Director Michael Lindsay-Hogg on the Definitive New Beatles Video Set
Michael Lindsay-Hogg’s five-decade career as television, film, and theater director has spanned everything from Ready, Steady, Go! to Waiting for Godot. There was also a period, in the mid-1960s, when he made something called promos for a band called the Beatles.

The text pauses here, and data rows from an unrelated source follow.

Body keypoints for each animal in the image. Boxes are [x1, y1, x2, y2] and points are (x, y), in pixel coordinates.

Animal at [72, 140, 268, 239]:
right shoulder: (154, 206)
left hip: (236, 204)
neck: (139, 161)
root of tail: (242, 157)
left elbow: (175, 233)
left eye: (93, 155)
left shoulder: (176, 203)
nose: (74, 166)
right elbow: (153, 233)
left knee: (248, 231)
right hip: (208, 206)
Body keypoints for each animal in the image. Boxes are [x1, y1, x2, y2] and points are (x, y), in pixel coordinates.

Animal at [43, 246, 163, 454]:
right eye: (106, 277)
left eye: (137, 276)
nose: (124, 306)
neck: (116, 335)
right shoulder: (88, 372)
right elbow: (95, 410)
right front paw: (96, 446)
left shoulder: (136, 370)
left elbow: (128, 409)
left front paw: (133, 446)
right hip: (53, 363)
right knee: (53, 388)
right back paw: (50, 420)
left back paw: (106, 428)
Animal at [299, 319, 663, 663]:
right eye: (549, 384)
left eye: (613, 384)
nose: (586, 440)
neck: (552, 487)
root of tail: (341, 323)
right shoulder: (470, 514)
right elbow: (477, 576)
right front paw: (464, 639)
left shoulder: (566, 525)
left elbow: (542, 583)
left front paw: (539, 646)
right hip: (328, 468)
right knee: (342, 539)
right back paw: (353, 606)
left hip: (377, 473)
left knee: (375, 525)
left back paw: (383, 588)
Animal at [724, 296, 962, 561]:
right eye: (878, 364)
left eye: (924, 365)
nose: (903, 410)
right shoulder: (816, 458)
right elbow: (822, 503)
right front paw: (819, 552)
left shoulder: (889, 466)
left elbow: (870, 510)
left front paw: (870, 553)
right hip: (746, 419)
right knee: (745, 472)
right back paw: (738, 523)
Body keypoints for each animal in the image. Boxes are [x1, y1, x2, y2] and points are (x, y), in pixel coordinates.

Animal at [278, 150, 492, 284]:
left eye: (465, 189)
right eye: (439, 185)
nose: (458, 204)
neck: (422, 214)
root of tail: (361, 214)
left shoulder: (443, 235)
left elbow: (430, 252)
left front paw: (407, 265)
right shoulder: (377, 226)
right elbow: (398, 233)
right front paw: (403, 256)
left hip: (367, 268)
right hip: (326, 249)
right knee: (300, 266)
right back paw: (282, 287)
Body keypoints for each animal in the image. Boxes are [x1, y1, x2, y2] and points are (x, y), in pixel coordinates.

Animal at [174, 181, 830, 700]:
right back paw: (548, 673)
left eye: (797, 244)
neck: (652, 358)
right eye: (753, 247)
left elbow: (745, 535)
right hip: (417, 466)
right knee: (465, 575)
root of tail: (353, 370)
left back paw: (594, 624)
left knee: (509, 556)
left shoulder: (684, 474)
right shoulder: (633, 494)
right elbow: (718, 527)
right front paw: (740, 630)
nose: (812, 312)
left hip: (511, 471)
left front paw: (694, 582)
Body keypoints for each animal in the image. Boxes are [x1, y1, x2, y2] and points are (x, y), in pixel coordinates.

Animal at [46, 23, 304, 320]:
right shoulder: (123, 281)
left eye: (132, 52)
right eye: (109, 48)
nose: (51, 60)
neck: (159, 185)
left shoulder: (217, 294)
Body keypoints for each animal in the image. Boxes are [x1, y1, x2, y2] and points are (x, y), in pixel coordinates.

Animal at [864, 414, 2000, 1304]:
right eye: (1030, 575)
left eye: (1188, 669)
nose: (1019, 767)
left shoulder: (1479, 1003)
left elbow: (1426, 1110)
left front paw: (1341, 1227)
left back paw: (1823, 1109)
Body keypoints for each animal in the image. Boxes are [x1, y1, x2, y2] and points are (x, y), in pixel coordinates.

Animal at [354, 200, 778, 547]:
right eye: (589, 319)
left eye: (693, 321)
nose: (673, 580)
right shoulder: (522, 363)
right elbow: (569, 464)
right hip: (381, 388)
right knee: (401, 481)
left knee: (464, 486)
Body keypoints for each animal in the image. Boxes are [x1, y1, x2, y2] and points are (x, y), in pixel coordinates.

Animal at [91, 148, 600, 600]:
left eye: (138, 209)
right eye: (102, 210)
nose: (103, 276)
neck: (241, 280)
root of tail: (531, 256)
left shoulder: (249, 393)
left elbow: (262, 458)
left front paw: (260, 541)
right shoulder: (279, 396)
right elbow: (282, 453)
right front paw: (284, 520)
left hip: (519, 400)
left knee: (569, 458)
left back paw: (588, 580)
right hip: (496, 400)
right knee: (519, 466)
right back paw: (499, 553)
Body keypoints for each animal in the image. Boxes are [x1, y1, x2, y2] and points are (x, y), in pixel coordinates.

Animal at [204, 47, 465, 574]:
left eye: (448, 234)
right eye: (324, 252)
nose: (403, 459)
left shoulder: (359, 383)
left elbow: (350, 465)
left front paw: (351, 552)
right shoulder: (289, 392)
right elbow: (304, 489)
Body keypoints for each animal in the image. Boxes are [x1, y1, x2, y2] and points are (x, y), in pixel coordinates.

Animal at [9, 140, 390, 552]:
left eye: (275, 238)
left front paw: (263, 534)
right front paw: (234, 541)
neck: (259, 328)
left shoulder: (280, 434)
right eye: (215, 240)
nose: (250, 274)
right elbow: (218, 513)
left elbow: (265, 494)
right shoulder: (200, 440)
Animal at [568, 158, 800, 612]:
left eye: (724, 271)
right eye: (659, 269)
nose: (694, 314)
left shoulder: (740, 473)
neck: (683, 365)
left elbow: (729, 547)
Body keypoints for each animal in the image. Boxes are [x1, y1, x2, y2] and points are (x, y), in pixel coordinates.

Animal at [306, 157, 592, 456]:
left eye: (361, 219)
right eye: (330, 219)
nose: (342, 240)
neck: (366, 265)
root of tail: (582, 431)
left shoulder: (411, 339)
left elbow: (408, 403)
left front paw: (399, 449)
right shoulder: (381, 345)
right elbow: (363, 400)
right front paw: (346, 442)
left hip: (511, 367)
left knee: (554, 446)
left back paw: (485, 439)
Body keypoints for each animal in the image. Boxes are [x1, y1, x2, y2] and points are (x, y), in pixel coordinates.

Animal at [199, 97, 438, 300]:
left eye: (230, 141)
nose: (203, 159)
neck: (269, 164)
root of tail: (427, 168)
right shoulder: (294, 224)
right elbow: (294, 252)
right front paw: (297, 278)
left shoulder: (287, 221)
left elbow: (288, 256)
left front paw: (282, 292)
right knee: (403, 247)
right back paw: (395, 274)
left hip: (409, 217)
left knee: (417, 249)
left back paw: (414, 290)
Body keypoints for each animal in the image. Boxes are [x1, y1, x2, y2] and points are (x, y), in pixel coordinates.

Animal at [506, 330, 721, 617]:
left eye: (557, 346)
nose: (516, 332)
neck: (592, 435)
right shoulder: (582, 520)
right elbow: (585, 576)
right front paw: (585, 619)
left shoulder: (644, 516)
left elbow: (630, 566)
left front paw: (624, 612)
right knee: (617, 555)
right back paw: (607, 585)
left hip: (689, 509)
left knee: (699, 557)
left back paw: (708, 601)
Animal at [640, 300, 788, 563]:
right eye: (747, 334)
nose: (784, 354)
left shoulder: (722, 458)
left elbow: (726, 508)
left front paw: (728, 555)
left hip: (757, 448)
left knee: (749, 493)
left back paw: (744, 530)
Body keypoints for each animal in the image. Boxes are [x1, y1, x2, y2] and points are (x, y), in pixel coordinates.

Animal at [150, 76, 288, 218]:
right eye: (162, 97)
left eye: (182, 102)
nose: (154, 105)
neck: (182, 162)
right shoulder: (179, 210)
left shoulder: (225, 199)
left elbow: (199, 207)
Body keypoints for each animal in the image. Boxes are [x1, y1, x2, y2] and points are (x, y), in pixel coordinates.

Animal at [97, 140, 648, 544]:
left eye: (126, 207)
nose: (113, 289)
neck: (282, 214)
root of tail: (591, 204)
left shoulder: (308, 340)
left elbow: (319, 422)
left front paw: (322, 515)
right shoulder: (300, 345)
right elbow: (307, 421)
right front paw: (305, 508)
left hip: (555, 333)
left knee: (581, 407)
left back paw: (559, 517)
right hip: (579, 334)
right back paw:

“Promo” was the term for what, in the fullness of time, would become known as the music video. And it’s impossible to imagine a better crash course on the early days of the form than the three new editions of the Beatles’ hits package, 1, coming out this weekend, in time (per long-standing Fab Four tradition) for holiday wish lists. The set includes the deluxe 1+, a whopping package of 50 gorgeously restored videos, with new stereo and 5.1 remixes by Giles (son of George) Martin. Forget the bootleg, third-generation, Betamax versions on YouTube. Frame by frame, new aural and visual wonders are revealed here, from the bristling guitars on “Paperback Writer” to the graffitied “STONES” that can now be clearly seen on a Penny Lane street sign.
Lindsay-Hogg, who shot the Beatles at critical career junctures (including Let It Be, the film that unsuspectingly captured their breakup), remembers what it was like to turn a camera on “the four most famous people in the world.”
Vanity Fair: It’s an obvious question, but it’s unavoidable: Did you have any idea we’d be watching these videos almost 50 years on?
Michael Lindsay-Hogg: No, no, of course not. I mean, they were little mom-and-pop videos because there weren’t really videos before. There was a French system called Scopitone. . . . But then the Beatles—as you see on the DVD set—did some very quick promos after they shot Help!, I think. And so they were the first. And then, when appearing live got to be too much of a headache for them, they were the first band to think about making their own promos and distributing them all across the world—they didn’t have to go there, the promos went there.